L’insieme di queste minacce e delle sfide che esse rappresentano per tutte le nazioni del mondo, non sono – sostiene Diamond – incontrastabili; la possibilità di affrontarle con successo dipende “in misura preponderante dall’azione dell’uomo”, che dovrà cambiare le modalità di produzione e gli stili di vita, in funzione dei quali sinora essi si sono evoluti. Il successo non dipenderà certo da un accordo siglato da due o più Paesi, ma dal coinvolgimento di tutte le nazioni di cui attualmente il mondo si compone; è questa la condizione perché possa aver successo qualsiasi sforzo in campo demografico ed economico. Da questo punto di vista, può risultare utile anche la globalizzazione, la quale, se da un lato ha concorso ad aggravare le minacce che attualmente pesano sulle sorti dell’umanità, dall’altro però, può anche contribuire al loro contenimento.

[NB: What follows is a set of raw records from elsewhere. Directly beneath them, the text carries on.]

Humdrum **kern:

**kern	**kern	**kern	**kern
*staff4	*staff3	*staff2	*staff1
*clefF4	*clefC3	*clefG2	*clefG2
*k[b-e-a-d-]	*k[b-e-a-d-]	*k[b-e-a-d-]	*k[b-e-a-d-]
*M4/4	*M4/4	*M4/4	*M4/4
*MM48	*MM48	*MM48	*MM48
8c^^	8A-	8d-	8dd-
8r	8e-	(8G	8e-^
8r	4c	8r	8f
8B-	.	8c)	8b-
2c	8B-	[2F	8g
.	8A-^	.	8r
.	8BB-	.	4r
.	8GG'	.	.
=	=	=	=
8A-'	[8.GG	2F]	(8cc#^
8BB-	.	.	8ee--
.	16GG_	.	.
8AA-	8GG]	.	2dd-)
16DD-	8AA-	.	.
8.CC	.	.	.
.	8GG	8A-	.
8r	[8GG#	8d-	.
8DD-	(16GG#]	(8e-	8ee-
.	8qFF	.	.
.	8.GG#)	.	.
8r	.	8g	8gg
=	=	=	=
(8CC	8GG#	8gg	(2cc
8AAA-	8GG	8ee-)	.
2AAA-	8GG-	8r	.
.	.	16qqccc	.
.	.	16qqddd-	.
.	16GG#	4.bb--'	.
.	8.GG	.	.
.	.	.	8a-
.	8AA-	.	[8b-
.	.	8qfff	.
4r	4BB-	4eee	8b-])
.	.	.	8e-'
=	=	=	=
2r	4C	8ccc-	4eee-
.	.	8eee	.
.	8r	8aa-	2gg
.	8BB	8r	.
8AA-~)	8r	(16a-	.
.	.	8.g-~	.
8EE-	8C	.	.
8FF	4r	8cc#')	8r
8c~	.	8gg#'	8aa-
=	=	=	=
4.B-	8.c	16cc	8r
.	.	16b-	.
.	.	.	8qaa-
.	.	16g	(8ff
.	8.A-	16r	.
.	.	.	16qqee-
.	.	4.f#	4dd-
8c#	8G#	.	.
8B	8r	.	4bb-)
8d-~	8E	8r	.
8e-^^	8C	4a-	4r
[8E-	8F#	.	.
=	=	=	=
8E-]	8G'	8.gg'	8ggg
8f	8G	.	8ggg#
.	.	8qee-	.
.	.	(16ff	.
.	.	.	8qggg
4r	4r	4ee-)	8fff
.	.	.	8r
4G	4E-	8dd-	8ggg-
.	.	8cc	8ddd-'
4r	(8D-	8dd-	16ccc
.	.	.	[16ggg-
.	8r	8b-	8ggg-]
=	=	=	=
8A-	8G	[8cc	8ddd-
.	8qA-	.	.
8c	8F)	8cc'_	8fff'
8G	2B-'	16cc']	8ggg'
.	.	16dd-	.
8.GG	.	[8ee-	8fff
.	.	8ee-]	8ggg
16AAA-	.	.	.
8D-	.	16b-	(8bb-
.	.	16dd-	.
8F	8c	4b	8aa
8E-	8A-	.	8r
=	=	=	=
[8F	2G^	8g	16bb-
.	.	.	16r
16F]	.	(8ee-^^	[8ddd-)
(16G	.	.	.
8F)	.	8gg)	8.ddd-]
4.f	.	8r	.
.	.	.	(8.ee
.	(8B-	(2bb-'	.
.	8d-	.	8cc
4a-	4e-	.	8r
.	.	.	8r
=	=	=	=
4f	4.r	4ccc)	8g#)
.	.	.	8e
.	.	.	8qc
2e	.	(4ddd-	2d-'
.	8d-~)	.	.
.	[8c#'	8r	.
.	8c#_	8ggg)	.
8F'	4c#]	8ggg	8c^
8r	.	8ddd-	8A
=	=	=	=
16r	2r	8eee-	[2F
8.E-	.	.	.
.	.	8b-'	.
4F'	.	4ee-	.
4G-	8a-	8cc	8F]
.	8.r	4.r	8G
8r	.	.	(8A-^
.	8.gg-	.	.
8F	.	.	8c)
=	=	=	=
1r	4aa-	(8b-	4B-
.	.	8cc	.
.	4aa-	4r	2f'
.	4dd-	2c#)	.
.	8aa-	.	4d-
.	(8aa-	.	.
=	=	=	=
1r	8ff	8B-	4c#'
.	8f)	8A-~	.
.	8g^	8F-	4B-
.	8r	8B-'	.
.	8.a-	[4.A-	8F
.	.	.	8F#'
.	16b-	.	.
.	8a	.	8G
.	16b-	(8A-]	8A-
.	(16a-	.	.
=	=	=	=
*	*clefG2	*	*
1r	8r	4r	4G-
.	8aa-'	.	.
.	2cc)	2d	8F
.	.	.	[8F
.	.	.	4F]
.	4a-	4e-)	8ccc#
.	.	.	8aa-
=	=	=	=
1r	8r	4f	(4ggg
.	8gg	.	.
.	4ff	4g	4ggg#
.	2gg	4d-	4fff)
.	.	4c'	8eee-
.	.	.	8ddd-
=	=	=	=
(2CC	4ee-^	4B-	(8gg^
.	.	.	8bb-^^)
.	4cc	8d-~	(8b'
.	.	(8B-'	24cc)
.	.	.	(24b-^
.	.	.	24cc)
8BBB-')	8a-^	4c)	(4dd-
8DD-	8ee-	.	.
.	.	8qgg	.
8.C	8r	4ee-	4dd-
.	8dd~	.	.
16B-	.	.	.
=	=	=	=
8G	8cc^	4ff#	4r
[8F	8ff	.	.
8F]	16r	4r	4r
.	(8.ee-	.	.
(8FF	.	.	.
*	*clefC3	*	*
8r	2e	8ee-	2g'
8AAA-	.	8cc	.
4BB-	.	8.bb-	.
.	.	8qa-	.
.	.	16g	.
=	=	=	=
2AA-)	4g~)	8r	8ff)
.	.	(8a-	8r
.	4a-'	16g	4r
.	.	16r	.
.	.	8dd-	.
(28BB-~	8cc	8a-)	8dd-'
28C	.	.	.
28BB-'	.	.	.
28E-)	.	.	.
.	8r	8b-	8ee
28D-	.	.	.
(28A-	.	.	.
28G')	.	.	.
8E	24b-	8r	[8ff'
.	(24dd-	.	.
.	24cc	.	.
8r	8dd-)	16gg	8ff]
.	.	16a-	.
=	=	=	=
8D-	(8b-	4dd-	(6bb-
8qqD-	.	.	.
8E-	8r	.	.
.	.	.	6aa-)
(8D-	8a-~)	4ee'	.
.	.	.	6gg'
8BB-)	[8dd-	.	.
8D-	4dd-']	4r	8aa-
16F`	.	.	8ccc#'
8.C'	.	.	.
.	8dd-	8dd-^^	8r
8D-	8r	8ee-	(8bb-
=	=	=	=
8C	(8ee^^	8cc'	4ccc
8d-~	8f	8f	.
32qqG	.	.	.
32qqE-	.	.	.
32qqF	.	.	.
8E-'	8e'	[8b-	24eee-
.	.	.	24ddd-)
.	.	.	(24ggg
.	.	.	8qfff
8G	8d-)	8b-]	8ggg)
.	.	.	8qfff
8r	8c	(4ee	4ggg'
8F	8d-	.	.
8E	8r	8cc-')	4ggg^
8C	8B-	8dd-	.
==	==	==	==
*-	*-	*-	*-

Il punto più preoccupante della globalizzazione è oggi – secondo Diamond – la diffusione delle conseguenze connesse alle minacce che le nazioni sono chiamate ad affrontare; minacce in gran parte dovute alle modalità con cui l’internazionalizzazione delle economie nazionali è stata sinora governata. La corsa all’accaparramento delle risorse, le guerre globali, la crescita degli agenti inquinanti, dei gas atmosferici, delle malattie e delle migrazioni possono essere contenuta (e, al limite, interrotte) solo attraverso un diverso orientamento della globalizzazione, utilizzando il suo potenziale contributo alle soluzioni da adottare per vincere le sfide con cui tutte le nazioni sono chiamate a confrontarsi; ciò nella consapevolezza che il mondo è una realtà composta da nazioni tra loro interdipendenti e che soltanto insieme possono decidere di autocondannarsi o di salvarsi.
A svantaggio dell’umanità, conclude Diamond, sta il fatto che non è ancora chiaro come intendano procedere le diverse nazioni del mondo, nonostante la consapevolezza ormai diffusa che oggi “restano meno decenni a disposizione per agire ed evitare che, nel bene e nel male, l’esito finale si decida da solo”.